### 本文
::::::::
アストラゼネカは14日、同社とアムジェンの Tezspire(一般名:テゼペルマブ)について、主要P3相NAVIGATOR試験およびP2b相PATHWAY 試験の統合データを事後解析した結果、より広範な重症喘息患者集団における有効性が示されたと発表した。
重症喘息患者のバイオマーカーによるサブグループ全体において年間喘息増悪率(AAER)の抑制を示したもの。
これらの解析結果は、バイオマーカーのレベルに関わらず、広範な重症喘息患者集団を対象とするファースト・イン・クラスの治療薬としての Tezspire の役割を裏付けるものだ。
この統合解析において、Tezspire は、標準治療(SoC)への追加療法として、ベースライン時の血中好酸球数に関わらず52週間にわたりAAERを抑制するとの一貫した有効性を示した。
::::::::
### 掲載一覧
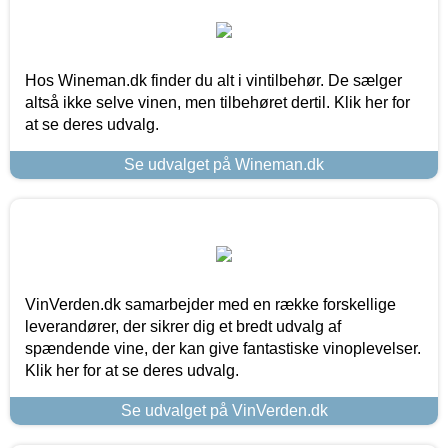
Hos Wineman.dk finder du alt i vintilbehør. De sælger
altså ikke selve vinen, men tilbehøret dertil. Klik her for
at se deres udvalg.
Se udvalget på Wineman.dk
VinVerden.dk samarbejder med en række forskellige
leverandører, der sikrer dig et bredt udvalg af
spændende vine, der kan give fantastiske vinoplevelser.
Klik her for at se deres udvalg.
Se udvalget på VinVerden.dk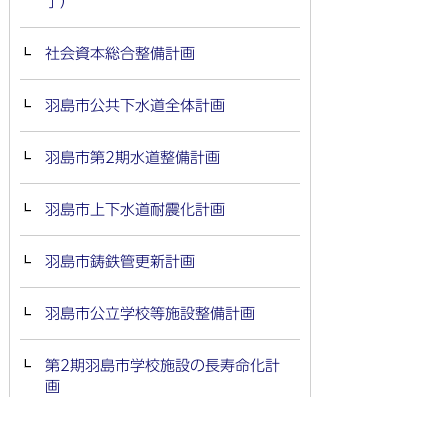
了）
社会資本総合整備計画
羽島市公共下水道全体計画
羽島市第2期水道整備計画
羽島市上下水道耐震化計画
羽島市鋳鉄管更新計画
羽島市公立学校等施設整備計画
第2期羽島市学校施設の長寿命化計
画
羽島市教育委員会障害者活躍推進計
::::::::
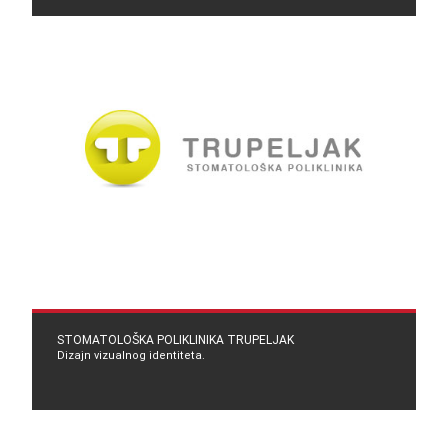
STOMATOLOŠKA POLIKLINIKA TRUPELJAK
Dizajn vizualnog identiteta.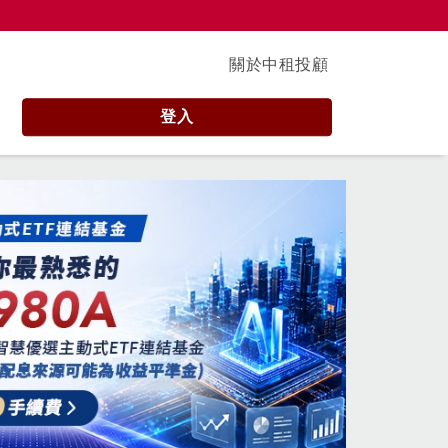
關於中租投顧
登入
::::::::
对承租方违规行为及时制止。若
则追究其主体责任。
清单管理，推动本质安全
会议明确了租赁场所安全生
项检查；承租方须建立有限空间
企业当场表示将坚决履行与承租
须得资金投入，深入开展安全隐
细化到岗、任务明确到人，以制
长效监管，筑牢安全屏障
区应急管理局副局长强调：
::::::::
### 課題 1
本文について答えてください。
(a) 事後解析の対象となったのは、どの二つの試験の統合データですか?
(b) Tezspire はどれだけの期間にわたって AAER を抑制しましたか?
(c) Tezspire は何への追加療法として有効性を示しましたか?
### 課題 2
本文から、「重症喘息患者のバイオマーカー」を含む箇所を起点とし、「との一貫した有効性を示した。」までを一字一句変えずに書き写してください。
### 課題 3
本文の「この統合解析において」で始まる段落を、主な事実を残して短く書き直してください。

### 解答 1
(a) 主要P3相NAVIGATOR試験とP2b相PATHWAY試験
(b) 52週間
(c) 標準治療(SoC)

### 解答 2
重症喘息患者のバイオマーカーによるサブグループ全体において年間喘息増悪率(AAER)の抑制を示したもの。
これらの解析結果は、バイオマーカーのレベルに関わらず、広範な重症喘息患者集団を対象とするファースト・イン・クラスの治療薬としての Tezspire の役割を裏付けるものだ。
この統合解析において、Tezspire は、標準治療(SoC)への追加療法として、ベースライン時の血中好酸球数に関わらず52週間にわたりAAERを抑制するとの一貫した有効性を示した。

### 解答 3
統合解析では、Tezspire を標準治療(SoC)に追加すると、ベースライン時の血中好酸球数に関わらず、52週間にわたり AAER が一貫して抑制された。